**Text extract:**
Last summer, film rights to the debut novel of German writer Melanie Raabe (born in what was previously known as East Germany to a Beninese father – Benin being the West African country), titled “The Trap,” were acquired by TriStar Pictures (a division of Sony Pictures) – a novel which, at the time, had yet to be published in the USA yet.
I was informed this morning that “The Trap” is out today, July 5, at your favorite online or offline bookstore, courtesy of publishing house Grand Central. Pick up a copy on Amazon right now.
I also learned that playwright and “Carol” screenwriter Phyllis Nagy has been tapped to script the adaptation of Raabe’s “The Trap,” although no production ETA has been given yet.
Apparently, the novel was of great interest to Hollywood producers, so much that there was a bidding war for film rights to it. So what’s its story?
“The Trap” follows Linda Conrads, a best-selling novelist who is haunted by a terrible event in her past — the day she discovered the blood-soaked body of her sister Anna and caught a glimpse of the killer’s face. Years later, Linda is still traumatized by the unsolved crime and has not left her home in 11 years. One day, while watching television, she sees the killer’s face again – it belongs to the high-profile journalist Victor Lenzen. She decides to set a trap to catch Victor – by writing a thriller based story on the death of her sister and promote the book through one interview, with Victor.

**Parts of the exercise:**
A. In the article on the film adaptation of "The Trap," who has been chosen to write the screenplay?
B. Extend the article on the film adaptation of "The Trap" by writing what follows its final sentence.

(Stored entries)
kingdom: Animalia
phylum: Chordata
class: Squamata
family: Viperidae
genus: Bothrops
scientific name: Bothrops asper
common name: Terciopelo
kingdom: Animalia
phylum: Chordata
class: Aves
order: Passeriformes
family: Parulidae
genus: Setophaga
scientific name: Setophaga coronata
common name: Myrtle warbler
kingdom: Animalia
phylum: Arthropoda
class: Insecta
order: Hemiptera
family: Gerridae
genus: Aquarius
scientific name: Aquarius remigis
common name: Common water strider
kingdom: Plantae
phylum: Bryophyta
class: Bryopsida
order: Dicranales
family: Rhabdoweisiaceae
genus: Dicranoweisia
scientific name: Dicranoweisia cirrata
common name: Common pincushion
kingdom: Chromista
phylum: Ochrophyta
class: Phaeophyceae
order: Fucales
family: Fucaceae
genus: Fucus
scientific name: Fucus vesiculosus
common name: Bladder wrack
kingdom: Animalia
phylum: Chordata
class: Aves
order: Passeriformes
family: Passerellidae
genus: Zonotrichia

**Written responses:**
A. Phyllis Nagy, the playwright and "Carol" screenwriter.

B.
The book also sparked an intense international bidding war, and sold in multiple territories and languages worldwide. Given all the excitement around it, I certainly can’t wait to read it now that an English-language version is available in the USA. I’m especially fond of smart, twisty, thrillers, which is what this reads like. I’ve already ordered a copy.
Producer Elizabeth Cantillon (the upcoming Will Smith NFL film “Concussion”) and Josh Bratman have teamed up to produce for Sony Pictures.
Of course, at this time, it’s anyone’s guess how Sony plans to cast this. It’s not clear that the author Raabe specifies the protagonist’s race or ethnicity in the novel (I’ll find out when I read it), so it could be cast in any number of ways. And even if Raabe does, Sony could still decide to cast an actress that doesn’t look like the character as described in the novel. It’s happened countless times before.
Being that this is her debut novel, I unfortunately couldn’t find very much on Melanie Raabe online. But with the novel starting to travel, with growing popularity, on its way to becoming a Hollywood studio movie, I’m sure she won’t be a “mystery” for much longer. I did find her on Twitter – https://twitter.com/melraabe – if you want to follow.
This is probably the dream of many writers; for a newbie writer, especially, to have your very first published novel draw this much interest from publishers, and also be picked up by a major Hollywood studio for adaptation.
By the way, the original (non-English) title of the novel is “Die Falle.”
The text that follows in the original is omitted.